What to work on –
Scan the entries below. List each line with "lines".

Data –

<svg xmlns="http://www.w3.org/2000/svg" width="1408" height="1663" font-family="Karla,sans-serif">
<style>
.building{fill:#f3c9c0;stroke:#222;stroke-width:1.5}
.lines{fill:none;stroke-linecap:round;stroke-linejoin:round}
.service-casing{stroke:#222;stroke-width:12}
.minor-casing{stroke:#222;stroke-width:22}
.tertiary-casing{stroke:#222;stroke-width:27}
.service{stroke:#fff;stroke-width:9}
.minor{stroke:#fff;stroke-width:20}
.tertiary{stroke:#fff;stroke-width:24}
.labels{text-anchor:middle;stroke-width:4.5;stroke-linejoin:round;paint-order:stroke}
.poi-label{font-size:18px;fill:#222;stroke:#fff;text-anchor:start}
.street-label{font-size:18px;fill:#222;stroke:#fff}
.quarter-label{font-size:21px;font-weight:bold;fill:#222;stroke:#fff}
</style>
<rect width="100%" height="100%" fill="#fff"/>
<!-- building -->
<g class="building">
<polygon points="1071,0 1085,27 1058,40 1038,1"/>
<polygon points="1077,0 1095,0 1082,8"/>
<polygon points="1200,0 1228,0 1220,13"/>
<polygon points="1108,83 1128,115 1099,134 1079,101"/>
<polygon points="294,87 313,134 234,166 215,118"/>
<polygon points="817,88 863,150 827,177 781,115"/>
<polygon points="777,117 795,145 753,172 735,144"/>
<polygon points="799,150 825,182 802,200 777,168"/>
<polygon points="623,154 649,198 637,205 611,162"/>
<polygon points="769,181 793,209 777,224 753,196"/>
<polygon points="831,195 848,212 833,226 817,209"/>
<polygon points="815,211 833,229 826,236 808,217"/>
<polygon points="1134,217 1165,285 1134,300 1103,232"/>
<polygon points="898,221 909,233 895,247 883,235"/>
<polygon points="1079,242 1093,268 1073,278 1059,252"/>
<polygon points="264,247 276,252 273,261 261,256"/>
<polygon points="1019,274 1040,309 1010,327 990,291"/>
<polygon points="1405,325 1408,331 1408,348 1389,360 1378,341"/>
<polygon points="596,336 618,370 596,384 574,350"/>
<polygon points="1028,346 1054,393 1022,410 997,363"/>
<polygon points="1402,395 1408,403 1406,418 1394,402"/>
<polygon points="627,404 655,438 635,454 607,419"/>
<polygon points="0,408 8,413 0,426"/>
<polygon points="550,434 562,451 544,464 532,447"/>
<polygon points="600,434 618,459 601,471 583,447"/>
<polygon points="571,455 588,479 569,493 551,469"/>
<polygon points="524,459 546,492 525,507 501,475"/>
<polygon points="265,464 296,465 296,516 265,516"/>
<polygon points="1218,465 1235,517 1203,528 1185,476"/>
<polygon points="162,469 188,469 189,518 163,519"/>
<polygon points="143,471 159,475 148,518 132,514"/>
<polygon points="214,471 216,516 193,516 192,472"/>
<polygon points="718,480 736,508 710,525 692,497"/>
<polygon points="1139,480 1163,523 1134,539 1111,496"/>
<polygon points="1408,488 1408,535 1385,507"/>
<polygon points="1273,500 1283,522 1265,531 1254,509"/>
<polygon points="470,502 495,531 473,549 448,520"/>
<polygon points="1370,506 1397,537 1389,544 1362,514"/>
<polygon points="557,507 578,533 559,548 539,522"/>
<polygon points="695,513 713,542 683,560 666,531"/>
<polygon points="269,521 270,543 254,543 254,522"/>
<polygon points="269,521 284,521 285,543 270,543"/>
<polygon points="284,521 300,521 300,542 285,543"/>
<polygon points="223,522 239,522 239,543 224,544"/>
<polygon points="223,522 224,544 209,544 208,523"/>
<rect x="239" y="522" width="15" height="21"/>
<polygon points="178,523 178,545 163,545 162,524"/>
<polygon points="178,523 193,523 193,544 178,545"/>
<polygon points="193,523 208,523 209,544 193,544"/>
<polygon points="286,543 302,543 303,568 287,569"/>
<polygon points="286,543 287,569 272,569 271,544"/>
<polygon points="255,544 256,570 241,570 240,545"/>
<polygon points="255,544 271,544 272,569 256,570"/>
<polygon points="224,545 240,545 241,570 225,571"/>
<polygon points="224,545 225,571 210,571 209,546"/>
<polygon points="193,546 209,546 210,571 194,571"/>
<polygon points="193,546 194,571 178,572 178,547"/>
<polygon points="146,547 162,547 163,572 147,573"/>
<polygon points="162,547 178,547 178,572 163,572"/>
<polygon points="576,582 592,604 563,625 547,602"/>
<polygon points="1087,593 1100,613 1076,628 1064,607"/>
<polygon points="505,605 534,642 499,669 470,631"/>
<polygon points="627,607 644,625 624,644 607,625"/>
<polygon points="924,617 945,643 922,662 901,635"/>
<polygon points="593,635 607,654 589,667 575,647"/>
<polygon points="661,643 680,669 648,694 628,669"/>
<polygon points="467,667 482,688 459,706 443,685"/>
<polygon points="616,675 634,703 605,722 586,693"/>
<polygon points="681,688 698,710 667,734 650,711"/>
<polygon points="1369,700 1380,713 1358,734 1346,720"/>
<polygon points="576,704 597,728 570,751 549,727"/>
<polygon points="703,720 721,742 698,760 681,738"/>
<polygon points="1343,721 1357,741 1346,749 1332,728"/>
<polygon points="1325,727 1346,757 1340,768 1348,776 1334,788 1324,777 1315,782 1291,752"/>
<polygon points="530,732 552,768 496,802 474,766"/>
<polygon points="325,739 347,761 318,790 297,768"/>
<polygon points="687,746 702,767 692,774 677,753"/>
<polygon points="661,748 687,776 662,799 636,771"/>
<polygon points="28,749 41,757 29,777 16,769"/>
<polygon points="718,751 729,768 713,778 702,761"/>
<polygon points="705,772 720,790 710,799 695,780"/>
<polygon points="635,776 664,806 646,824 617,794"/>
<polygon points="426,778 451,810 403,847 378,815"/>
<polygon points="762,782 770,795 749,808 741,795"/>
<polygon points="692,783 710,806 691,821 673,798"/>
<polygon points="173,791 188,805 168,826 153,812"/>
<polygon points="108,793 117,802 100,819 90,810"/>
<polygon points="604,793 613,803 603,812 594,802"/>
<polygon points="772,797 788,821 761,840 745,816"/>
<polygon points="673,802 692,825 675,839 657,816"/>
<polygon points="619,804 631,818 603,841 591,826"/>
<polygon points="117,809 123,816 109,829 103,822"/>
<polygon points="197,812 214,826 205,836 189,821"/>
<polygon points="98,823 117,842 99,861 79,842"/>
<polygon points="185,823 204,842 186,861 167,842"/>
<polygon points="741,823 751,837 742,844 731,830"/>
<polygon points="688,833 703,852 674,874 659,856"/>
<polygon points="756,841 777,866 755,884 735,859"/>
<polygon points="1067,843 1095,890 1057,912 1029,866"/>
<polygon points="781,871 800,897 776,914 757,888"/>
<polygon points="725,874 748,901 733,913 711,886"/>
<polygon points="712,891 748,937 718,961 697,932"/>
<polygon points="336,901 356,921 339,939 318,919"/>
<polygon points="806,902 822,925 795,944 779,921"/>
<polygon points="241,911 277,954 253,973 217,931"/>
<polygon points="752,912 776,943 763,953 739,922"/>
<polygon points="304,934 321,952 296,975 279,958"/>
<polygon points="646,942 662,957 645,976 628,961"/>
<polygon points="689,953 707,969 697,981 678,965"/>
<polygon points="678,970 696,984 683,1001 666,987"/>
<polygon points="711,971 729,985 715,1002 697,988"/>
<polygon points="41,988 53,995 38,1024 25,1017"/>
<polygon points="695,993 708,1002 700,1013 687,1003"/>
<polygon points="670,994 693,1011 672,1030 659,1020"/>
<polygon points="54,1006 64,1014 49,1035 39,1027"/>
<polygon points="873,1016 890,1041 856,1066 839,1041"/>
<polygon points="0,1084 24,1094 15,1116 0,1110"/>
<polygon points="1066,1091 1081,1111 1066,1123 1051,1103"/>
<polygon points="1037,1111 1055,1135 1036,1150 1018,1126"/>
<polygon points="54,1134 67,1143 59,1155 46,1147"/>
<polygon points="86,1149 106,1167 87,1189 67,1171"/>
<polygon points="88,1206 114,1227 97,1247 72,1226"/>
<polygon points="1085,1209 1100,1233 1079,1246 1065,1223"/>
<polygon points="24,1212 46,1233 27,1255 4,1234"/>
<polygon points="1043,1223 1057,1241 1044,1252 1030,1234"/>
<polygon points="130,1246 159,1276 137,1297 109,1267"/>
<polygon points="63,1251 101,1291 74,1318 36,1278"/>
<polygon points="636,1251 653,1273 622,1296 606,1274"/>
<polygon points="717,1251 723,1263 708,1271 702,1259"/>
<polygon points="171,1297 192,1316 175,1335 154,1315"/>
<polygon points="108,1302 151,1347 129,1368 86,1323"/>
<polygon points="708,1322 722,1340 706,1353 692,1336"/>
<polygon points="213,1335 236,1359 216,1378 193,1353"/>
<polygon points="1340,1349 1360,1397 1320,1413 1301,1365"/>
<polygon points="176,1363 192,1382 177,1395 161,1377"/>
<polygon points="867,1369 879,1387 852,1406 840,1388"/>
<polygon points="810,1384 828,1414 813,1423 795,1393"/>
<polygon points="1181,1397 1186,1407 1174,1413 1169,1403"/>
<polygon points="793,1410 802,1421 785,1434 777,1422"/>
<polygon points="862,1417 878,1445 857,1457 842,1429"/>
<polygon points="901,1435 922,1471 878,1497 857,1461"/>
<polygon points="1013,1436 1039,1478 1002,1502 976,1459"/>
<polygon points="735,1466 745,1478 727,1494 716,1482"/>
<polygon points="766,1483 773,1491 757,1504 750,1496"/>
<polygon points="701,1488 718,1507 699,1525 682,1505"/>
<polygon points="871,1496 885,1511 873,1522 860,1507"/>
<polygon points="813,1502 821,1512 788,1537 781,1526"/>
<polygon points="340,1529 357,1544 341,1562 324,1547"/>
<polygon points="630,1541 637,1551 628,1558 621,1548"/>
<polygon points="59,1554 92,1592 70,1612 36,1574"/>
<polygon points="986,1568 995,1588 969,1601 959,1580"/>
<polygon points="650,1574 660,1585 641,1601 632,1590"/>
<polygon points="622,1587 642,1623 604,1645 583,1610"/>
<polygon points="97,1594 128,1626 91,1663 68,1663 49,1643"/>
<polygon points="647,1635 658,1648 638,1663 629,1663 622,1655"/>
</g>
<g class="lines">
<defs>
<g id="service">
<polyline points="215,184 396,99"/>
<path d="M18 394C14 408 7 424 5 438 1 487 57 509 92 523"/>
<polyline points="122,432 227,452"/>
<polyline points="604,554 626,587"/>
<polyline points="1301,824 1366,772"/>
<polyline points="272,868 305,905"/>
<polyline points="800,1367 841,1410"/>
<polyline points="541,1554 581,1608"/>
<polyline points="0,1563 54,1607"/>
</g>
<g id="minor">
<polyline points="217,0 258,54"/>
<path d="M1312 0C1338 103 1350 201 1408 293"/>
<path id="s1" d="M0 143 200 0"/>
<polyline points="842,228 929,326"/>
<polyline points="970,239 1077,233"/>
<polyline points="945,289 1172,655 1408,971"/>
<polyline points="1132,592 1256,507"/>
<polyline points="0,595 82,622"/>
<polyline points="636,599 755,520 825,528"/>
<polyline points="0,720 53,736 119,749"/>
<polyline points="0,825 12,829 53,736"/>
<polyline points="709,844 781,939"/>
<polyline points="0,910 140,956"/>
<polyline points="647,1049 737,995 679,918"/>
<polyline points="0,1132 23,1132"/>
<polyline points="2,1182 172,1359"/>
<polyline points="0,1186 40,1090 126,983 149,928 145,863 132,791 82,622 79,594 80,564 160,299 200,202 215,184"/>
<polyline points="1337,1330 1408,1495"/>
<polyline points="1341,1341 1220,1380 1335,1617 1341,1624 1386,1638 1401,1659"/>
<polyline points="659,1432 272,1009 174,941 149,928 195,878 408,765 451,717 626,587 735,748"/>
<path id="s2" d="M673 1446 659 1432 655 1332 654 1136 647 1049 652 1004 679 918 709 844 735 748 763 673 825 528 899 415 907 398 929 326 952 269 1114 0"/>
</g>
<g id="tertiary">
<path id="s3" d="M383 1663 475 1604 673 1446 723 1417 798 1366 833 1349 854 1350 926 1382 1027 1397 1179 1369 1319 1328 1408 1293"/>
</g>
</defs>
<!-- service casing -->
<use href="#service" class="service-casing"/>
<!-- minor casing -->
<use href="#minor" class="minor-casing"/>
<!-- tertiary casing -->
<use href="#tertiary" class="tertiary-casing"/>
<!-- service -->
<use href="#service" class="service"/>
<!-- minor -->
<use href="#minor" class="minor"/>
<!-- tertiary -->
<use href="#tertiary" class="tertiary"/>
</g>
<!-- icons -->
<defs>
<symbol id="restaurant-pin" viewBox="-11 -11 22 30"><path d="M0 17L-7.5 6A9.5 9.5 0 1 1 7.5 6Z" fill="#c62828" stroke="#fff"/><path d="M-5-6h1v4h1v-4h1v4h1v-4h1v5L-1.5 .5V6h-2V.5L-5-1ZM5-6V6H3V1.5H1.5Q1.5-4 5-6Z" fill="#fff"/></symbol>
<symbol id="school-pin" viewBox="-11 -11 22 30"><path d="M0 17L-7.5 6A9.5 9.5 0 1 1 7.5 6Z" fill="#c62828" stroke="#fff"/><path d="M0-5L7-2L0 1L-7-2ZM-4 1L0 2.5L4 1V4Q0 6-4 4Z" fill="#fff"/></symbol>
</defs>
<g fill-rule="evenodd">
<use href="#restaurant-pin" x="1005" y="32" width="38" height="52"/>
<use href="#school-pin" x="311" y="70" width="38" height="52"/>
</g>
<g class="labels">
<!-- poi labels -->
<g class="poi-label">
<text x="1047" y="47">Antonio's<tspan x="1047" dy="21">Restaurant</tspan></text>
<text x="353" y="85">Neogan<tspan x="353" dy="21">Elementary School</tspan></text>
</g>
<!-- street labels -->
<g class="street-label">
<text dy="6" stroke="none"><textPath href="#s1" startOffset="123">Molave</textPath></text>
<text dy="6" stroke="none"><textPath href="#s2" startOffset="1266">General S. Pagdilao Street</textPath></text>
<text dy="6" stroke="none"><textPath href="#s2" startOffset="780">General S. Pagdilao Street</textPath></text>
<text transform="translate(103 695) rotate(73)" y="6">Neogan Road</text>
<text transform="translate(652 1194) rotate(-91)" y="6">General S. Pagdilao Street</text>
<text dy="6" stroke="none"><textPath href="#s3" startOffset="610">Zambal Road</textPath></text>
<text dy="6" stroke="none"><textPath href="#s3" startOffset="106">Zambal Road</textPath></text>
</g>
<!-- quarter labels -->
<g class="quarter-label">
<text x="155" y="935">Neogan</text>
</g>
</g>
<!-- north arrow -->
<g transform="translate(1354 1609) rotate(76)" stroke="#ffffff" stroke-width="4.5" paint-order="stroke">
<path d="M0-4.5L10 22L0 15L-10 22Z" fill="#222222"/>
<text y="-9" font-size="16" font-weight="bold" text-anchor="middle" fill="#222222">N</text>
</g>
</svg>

---

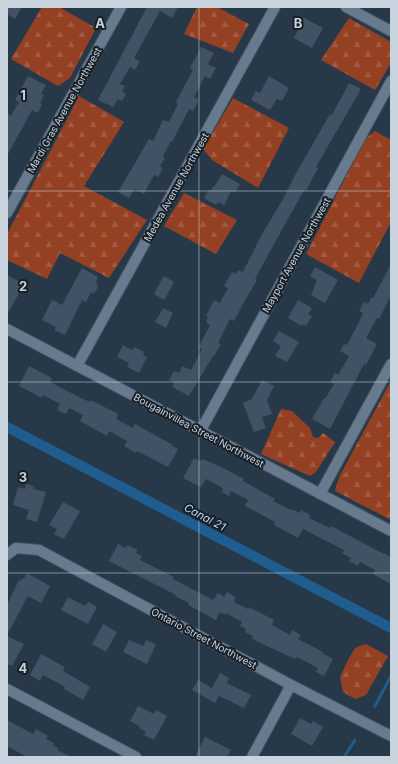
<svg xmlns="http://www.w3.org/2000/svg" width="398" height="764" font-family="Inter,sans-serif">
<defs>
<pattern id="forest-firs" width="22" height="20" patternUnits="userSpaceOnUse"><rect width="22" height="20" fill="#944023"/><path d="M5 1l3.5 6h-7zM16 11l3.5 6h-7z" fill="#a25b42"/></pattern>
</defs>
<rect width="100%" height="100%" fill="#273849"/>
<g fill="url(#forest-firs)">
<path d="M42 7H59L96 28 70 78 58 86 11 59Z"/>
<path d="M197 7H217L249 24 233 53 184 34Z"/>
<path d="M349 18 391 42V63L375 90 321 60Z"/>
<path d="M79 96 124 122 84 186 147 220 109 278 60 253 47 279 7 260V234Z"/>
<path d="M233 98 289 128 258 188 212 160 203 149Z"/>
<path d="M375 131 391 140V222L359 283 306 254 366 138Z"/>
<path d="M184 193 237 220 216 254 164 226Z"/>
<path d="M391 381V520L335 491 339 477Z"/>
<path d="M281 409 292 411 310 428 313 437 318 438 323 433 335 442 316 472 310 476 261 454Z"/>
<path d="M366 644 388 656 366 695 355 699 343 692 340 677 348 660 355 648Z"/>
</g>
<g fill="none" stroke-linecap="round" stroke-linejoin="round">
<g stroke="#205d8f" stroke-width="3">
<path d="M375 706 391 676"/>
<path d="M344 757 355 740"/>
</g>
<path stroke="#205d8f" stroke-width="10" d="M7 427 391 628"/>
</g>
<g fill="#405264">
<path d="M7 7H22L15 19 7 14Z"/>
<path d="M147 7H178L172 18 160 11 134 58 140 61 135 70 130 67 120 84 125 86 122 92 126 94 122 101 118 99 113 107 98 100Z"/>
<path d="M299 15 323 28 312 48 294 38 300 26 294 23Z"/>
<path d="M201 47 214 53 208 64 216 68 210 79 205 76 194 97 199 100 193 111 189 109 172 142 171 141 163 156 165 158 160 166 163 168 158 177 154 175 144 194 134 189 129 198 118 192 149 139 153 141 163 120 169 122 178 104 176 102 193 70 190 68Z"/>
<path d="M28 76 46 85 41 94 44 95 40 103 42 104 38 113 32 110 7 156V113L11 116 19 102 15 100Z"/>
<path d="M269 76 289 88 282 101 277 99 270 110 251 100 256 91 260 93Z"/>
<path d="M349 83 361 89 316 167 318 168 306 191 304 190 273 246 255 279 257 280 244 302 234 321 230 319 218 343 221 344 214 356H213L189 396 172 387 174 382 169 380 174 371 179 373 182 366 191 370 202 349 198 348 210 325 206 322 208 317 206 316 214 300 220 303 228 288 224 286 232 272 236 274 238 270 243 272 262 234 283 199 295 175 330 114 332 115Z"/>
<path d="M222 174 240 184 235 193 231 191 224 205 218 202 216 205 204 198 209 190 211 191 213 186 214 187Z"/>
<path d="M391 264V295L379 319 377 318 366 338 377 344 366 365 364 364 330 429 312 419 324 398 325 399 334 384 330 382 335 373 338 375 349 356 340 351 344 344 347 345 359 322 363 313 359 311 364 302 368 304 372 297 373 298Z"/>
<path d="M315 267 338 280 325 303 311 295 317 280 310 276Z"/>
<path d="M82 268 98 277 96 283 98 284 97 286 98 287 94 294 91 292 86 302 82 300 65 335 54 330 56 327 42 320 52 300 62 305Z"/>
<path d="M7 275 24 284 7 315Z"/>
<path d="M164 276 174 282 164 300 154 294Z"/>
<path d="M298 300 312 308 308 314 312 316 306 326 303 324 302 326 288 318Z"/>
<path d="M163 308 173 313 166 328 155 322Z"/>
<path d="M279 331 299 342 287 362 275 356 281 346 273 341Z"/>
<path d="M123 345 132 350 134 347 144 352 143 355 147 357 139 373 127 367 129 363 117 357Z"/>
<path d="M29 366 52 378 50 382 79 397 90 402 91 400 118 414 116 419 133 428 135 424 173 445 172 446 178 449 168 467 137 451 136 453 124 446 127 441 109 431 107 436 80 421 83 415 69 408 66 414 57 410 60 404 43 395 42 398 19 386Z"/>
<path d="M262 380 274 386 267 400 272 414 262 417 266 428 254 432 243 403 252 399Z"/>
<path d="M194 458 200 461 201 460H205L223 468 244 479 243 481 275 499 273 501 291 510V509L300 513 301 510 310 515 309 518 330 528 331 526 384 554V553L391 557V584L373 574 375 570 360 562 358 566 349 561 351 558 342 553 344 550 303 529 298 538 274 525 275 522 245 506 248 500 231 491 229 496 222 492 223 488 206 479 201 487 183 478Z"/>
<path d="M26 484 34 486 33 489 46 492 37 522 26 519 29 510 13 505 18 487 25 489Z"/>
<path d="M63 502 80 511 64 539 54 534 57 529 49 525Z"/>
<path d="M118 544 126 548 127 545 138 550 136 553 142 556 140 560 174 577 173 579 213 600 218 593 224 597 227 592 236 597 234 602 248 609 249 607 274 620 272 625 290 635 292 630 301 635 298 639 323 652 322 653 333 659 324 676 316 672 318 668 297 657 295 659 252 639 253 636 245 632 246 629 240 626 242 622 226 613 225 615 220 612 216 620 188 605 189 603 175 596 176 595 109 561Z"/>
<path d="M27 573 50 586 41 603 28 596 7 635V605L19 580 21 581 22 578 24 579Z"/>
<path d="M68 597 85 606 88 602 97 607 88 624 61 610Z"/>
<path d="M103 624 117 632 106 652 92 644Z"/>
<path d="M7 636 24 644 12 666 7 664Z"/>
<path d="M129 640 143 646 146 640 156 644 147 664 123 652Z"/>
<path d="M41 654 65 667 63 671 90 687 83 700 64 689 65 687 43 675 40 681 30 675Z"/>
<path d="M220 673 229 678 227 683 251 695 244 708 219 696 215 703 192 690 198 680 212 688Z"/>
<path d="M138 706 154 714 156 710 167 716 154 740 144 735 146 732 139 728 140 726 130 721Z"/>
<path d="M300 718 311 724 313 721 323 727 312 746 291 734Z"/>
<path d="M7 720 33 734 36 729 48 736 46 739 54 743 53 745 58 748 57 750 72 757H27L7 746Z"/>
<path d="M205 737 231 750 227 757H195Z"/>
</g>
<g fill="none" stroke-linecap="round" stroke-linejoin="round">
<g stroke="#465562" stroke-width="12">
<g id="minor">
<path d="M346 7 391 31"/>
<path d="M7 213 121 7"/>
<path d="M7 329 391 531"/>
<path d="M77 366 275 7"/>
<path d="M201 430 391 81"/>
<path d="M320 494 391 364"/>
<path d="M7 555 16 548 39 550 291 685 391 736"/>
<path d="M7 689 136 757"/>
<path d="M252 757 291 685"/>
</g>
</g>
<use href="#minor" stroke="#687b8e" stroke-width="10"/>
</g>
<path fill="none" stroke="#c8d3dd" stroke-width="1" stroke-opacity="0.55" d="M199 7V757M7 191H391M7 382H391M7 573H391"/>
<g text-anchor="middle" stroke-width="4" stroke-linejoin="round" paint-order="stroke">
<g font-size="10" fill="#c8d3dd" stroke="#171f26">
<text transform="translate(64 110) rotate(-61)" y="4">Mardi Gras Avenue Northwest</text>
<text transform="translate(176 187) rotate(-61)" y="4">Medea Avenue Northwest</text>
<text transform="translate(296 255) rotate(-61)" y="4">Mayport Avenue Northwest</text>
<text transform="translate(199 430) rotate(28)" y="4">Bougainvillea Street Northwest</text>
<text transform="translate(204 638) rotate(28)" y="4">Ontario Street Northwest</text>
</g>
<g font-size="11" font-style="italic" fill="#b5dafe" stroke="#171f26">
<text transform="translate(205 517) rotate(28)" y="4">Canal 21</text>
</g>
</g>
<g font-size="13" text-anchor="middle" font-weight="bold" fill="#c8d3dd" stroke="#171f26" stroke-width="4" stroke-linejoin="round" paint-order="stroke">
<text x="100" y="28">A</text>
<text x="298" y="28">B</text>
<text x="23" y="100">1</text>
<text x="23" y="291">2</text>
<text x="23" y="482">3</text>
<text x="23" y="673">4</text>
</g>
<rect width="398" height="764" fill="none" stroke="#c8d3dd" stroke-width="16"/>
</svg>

Reply –
.lines{fill:none;stroke-linecap:round;stroke-linejoin:round}
<g class="lines">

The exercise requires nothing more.